==== EXCERPTED TEXT
The rules proliferate, earnest, literal-minded. For me it feels like trying to dance in iron shoes.  


True listening, joyful listening, delighted, ardent tell-me-more-ish listening has less to do with keeping quiet while someone talks than with the questions you’re inspired to ask, the welcome you extend, the quality of interest and encouragement.


Cadence matters here, and a shared sense of pace, a foundation of trust and equality. It matters too, for someone to be able to say, “I’m not up for this right now. Can we make another time to talk? Tomorrow, next weekend?”

At once you are free to move beyond a routine “checking in” to something infinitely more expansive and surprising. A massive door creaks open. Several walls fall down. No one can predict what will happen next.


Q: The writer Kim Stafford said of the book, “In a world all too strident in shouting, this book leads us to velvet voices, hints and murmurs, to speaking silence and kinship whispered for our remedy.” What do you think of that description?
========
==== RECORD SET
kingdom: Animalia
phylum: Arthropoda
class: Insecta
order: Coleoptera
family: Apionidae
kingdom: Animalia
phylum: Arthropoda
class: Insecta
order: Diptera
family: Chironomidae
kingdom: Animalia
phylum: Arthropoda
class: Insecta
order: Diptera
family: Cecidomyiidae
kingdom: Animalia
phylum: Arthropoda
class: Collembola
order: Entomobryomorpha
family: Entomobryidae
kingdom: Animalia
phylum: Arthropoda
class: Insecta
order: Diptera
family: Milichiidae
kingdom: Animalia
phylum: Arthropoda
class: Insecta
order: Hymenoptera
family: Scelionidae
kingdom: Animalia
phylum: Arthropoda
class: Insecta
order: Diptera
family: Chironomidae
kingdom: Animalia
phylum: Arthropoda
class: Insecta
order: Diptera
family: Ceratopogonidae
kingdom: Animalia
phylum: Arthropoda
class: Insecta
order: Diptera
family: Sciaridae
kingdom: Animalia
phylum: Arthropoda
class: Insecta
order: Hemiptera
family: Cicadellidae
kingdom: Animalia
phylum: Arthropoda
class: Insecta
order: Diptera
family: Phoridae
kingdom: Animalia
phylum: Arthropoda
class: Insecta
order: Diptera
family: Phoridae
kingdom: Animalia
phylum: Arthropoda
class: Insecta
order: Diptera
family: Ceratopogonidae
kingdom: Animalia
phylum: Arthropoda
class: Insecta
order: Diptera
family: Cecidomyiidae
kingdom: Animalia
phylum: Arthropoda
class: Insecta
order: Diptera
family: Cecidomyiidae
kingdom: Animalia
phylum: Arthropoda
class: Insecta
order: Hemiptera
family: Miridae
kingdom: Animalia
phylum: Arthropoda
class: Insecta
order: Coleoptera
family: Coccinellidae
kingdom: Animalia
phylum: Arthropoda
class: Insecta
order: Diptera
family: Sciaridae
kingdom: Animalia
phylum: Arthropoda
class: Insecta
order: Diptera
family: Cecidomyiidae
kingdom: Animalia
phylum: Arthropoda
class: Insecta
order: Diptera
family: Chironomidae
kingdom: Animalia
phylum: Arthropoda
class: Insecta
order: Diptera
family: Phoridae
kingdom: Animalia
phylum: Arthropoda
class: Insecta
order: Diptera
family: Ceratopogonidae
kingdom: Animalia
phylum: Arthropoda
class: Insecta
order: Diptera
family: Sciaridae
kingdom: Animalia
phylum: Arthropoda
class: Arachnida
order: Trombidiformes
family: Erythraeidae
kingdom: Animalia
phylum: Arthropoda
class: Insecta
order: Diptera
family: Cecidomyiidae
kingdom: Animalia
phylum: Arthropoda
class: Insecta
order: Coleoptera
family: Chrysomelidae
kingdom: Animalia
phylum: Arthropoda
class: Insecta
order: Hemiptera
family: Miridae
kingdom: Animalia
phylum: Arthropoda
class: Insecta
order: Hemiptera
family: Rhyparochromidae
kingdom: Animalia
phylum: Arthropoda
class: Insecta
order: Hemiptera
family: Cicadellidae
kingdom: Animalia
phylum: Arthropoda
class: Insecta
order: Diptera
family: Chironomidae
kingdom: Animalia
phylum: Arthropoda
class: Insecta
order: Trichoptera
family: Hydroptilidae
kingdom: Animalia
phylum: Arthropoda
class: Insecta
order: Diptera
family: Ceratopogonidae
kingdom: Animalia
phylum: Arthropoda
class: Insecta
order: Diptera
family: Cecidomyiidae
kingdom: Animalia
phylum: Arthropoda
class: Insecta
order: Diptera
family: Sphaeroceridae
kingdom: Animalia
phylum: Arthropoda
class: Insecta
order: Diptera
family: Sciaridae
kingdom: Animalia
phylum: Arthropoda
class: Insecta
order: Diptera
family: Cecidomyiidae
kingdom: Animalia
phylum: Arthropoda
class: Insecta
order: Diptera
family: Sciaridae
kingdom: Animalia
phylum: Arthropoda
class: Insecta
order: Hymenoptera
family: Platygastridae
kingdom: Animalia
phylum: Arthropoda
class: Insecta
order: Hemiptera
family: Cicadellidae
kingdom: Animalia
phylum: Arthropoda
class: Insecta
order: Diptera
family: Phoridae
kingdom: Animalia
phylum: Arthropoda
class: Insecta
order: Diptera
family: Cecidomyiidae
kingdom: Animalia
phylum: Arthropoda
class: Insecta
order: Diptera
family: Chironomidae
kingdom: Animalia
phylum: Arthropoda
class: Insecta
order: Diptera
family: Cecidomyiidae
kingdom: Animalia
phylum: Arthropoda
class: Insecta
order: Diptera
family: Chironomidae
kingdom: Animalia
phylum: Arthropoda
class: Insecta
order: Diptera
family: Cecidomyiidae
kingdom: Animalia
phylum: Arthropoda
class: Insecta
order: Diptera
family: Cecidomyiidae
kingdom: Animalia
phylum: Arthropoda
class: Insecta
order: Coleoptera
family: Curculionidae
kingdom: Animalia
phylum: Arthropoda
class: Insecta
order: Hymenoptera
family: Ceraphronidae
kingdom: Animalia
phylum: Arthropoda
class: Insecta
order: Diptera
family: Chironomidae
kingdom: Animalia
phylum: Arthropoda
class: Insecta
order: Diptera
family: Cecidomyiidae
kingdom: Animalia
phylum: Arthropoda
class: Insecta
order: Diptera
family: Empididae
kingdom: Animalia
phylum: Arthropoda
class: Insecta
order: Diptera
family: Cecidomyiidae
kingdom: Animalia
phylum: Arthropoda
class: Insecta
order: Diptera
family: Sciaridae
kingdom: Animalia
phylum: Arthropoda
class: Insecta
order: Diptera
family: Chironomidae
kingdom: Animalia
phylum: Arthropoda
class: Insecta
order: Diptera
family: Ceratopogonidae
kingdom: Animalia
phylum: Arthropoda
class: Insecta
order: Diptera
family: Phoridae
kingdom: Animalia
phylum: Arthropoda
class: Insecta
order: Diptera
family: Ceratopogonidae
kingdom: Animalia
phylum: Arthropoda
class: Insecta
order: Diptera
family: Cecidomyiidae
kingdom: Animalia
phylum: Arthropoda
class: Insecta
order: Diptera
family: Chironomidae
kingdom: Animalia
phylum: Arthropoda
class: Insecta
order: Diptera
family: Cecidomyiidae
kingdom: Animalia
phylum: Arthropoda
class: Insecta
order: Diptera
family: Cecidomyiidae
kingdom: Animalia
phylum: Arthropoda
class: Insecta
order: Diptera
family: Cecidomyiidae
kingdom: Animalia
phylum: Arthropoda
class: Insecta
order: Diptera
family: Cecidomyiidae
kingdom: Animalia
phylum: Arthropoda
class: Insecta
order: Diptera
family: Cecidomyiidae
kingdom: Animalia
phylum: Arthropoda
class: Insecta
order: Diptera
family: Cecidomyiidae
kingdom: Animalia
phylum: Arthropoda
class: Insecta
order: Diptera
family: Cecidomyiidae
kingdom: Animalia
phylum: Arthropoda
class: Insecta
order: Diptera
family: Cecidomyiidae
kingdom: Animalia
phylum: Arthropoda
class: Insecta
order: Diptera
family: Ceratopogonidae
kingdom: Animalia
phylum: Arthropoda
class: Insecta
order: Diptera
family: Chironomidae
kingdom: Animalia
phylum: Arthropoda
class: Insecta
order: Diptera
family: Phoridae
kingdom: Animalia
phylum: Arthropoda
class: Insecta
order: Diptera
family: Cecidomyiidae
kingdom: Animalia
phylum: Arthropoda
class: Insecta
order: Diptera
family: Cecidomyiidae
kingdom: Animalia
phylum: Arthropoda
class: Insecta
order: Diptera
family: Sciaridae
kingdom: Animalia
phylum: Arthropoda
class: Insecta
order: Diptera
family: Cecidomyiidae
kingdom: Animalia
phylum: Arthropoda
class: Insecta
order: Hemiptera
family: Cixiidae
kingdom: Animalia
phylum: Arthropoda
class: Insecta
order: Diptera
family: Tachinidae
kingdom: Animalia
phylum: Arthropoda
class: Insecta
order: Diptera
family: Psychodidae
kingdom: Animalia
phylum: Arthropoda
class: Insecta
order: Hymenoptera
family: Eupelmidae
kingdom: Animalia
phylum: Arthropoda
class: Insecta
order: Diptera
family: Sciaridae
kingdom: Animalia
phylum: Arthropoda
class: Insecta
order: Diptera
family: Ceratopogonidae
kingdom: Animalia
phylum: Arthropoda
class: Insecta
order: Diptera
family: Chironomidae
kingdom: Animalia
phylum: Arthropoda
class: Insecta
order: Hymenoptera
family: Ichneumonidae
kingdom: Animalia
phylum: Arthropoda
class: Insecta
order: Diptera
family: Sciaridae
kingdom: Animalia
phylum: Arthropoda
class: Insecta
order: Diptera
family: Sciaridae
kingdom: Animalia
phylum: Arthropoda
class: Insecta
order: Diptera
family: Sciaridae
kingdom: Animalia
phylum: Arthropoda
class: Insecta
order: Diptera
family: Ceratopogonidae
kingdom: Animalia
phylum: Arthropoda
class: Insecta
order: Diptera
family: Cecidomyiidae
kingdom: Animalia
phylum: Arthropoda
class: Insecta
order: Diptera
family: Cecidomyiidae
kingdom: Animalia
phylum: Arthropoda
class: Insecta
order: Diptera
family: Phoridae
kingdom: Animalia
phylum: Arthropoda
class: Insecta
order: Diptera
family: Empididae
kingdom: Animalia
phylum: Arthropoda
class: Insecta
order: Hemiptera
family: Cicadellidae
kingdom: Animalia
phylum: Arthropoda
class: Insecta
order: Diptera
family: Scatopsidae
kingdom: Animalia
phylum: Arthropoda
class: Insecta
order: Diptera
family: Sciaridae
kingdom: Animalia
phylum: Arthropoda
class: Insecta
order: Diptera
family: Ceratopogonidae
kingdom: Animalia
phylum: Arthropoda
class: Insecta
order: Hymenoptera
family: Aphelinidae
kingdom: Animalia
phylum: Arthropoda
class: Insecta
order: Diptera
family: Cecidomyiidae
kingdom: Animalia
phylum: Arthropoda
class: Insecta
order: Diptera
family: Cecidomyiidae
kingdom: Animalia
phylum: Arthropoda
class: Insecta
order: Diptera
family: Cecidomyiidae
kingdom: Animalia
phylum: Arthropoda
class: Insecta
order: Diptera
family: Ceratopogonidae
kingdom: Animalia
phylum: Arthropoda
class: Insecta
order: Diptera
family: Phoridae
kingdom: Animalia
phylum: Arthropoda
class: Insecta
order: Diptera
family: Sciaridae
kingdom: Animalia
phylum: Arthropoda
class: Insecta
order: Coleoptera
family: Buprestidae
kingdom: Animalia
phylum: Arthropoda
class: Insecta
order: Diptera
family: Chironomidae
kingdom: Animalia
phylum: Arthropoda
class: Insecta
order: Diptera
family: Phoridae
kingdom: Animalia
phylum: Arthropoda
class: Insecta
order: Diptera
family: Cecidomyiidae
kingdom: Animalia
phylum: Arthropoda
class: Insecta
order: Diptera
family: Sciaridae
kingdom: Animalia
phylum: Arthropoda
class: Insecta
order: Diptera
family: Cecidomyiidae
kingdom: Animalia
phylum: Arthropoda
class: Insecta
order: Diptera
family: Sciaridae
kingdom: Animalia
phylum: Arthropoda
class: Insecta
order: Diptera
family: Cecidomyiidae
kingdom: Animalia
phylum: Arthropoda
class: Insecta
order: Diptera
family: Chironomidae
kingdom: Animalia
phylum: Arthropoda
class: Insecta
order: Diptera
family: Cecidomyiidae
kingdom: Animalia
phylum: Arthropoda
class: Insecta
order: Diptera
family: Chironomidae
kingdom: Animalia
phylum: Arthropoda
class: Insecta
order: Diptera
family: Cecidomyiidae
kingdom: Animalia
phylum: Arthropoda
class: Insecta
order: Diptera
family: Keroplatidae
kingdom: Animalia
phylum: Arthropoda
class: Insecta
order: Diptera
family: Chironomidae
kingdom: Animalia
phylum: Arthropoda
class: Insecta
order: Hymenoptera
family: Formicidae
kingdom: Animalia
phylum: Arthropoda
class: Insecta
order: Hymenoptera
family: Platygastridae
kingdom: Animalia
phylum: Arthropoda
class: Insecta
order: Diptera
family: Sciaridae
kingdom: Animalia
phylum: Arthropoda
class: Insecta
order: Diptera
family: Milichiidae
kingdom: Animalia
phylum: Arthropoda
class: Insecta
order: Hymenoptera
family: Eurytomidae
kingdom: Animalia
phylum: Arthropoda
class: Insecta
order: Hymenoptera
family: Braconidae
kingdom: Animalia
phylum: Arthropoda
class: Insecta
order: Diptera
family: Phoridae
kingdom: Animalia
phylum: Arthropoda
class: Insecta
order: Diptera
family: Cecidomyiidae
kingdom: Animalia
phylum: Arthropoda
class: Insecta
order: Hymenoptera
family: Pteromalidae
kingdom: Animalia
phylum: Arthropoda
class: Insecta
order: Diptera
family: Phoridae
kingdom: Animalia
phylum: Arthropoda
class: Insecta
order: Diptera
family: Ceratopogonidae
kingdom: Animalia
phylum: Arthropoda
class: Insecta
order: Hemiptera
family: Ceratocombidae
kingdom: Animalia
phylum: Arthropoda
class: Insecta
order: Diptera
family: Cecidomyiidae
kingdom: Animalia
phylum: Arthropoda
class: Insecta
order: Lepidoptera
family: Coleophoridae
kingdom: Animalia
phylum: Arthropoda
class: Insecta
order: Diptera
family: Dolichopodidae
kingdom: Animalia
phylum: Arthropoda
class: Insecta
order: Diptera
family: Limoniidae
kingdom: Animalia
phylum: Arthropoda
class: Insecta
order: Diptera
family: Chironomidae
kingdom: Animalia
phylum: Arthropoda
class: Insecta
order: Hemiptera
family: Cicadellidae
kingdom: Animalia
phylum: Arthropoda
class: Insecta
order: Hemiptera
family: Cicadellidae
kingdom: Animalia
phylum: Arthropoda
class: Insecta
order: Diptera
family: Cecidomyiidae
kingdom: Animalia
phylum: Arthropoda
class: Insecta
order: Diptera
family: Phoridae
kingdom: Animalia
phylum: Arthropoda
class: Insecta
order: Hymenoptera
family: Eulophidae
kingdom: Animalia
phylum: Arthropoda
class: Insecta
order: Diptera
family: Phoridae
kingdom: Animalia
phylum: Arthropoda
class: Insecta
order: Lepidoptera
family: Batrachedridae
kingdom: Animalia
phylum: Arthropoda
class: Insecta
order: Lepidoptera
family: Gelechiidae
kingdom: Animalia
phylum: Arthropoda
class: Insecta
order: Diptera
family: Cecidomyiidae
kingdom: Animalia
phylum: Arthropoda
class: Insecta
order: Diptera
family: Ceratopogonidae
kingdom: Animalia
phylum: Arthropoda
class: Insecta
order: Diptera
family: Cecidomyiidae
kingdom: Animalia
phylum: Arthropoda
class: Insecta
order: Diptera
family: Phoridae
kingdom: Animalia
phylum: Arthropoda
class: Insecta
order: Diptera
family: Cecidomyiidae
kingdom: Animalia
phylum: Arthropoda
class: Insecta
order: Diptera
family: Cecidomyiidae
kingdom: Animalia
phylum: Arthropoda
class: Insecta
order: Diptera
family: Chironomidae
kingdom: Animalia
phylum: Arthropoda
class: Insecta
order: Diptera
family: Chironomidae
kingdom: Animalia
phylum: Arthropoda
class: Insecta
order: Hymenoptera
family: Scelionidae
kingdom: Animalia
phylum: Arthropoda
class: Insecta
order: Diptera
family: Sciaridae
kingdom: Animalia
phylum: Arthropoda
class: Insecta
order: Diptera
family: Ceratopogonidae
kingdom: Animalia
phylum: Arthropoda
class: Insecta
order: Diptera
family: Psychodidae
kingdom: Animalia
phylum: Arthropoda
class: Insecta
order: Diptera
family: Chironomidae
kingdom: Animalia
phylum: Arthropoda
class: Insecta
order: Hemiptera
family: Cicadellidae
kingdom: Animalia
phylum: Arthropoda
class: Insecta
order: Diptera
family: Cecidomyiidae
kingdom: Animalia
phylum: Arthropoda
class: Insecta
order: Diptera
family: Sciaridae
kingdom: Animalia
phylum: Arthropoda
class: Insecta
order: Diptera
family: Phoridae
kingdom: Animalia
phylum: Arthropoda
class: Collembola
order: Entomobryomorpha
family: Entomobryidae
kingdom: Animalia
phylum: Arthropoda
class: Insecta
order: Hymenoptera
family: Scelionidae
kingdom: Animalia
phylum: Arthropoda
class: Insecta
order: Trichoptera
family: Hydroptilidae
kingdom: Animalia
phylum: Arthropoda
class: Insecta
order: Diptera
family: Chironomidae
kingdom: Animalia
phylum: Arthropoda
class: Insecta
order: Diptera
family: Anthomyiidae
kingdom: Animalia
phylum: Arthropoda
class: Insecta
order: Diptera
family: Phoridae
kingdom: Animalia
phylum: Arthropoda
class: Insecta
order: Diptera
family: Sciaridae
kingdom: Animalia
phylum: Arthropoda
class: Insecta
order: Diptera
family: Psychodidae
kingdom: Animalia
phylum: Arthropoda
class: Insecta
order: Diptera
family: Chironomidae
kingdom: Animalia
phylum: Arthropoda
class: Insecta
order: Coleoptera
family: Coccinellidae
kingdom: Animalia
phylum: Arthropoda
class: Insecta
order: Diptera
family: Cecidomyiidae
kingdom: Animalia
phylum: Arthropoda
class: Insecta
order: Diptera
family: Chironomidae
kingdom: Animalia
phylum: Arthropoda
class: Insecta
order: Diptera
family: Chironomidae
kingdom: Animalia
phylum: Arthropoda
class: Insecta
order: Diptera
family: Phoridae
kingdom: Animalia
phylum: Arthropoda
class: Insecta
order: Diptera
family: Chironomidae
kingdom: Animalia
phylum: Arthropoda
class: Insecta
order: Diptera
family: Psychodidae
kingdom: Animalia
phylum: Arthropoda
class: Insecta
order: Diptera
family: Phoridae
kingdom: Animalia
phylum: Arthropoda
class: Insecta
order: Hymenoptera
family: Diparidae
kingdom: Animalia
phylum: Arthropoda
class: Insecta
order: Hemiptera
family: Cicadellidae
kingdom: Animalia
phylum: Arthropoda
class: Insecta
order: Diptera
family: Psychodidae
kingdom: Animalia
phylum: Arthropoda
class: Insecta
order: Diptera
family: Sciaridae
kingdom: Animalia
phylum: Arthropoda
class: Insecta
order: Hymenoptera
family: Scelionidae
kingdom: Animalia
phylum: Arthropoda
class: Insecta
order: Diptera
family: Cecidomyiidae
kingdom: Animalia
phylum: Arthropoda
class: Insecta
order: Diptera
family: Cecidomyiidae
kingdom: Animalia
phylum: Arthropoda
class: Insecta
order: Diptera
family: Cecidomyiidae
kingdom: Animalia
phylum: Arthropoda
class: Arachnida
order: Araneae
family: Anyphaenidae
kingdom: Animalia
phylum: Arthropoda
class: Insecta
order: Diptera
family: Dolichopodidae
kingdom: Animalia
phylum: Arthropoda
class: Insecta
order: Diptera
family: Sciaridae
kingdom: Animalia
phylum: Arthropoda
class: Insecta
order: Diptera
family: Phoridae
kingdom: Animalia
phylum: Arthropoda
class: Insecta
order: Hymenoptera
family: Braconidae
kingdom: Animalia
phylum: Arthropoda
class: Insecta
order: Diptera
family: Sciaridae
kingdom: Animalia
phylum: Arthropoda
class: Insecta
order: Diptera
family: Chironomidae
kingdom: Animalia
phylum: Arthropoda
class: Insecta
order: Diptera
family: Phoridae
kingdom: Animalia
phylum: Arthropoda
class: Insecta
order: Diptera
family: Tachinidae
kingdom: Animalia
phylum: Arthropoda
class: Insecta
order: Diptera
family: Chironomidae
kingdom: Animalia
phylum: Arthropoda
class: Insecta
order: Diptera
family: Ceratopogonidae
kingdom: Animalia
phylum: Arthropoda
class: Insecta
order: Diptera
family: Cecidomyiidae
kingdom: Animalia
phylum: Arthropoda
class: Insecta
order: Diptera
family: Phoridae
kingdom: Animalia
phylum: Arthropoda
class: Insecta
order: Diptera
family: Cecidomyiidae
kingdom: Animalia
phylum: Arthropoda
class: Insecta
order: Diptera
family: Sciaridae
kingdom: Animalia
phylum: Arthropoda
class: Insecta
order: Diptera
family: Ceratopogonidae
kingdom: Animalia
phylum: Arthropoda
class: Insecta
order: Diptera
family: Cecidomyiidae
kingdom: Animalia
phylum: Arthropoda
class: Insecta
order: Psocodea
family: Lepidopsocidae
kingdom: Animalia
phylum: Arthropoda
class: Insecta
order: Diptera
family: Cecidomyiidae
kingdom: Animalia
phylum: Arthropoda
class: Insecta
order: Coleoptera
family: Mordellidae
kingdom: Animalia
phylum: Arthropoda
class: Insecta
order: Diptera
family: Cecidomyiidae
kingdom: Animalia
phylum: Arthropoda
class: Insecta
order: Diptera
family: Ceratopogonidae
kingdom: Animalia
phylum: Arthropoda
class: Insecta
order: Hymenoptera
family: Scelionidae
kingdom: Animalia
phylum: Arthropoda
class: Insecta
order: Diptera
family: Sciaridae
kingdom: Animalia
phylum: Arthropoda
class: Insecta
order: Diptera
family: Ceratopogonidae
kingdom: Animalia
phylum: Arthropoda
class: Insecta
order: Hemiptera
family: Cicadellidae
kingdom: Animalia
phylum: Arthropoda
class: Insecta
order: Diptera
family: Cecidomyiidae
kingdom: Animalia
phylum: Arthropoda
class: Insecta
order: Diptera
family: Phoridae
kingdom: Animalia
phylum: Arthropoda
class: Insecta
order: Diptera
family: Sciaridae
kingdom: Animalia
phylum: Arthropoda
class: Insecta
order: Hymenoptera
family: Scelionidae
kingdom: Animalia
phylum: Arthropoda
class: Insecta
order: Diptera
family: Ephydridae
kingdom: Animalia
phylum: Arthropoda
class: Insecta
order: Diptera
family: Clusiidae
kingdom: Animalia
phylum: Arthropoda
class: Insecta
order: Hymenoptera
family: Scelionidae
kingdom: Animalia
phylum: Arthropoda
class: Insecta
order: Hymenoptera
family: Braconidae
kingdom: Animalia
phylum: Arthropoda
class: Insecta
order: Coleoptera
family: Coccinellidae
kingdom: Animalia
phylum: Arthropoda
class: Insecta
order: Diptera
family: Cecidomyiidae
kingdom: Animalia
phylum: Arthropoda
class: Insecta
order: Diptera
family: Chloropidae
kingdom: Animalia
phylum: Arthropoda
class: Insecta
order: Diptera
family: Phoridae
========
[EXERCISE TASKS]
• 1. Repeat everything in the passage on listening from "True listening, joyful" down to "interest and encouragement.".
• 2. Summarize the passage on listening in two sentences.
The material above is separate from the passage on listening.

[COMPLETED EXERCISE]
• 1.
True listening, joyful listening, delighted, ardent tell-me-more-ish listening has less to do with keeping quiet while someone talks than with the questions you’re inspired to ask, the welcome you extend, the quality of interest and encouragement.

• 2. The passage on listening sets earnest, literal-minded rules, which feel like dancing in iron shoes, against true listening, which depends less on keeping quiet than on the questions asked, the welcome extended, and the quality of interest and encouragement. When there is a shared pace, a foundation of trust and equality, and the freedom to put a talk off for another time, a conversation can move past routine checking in to something expansive and unpredictable.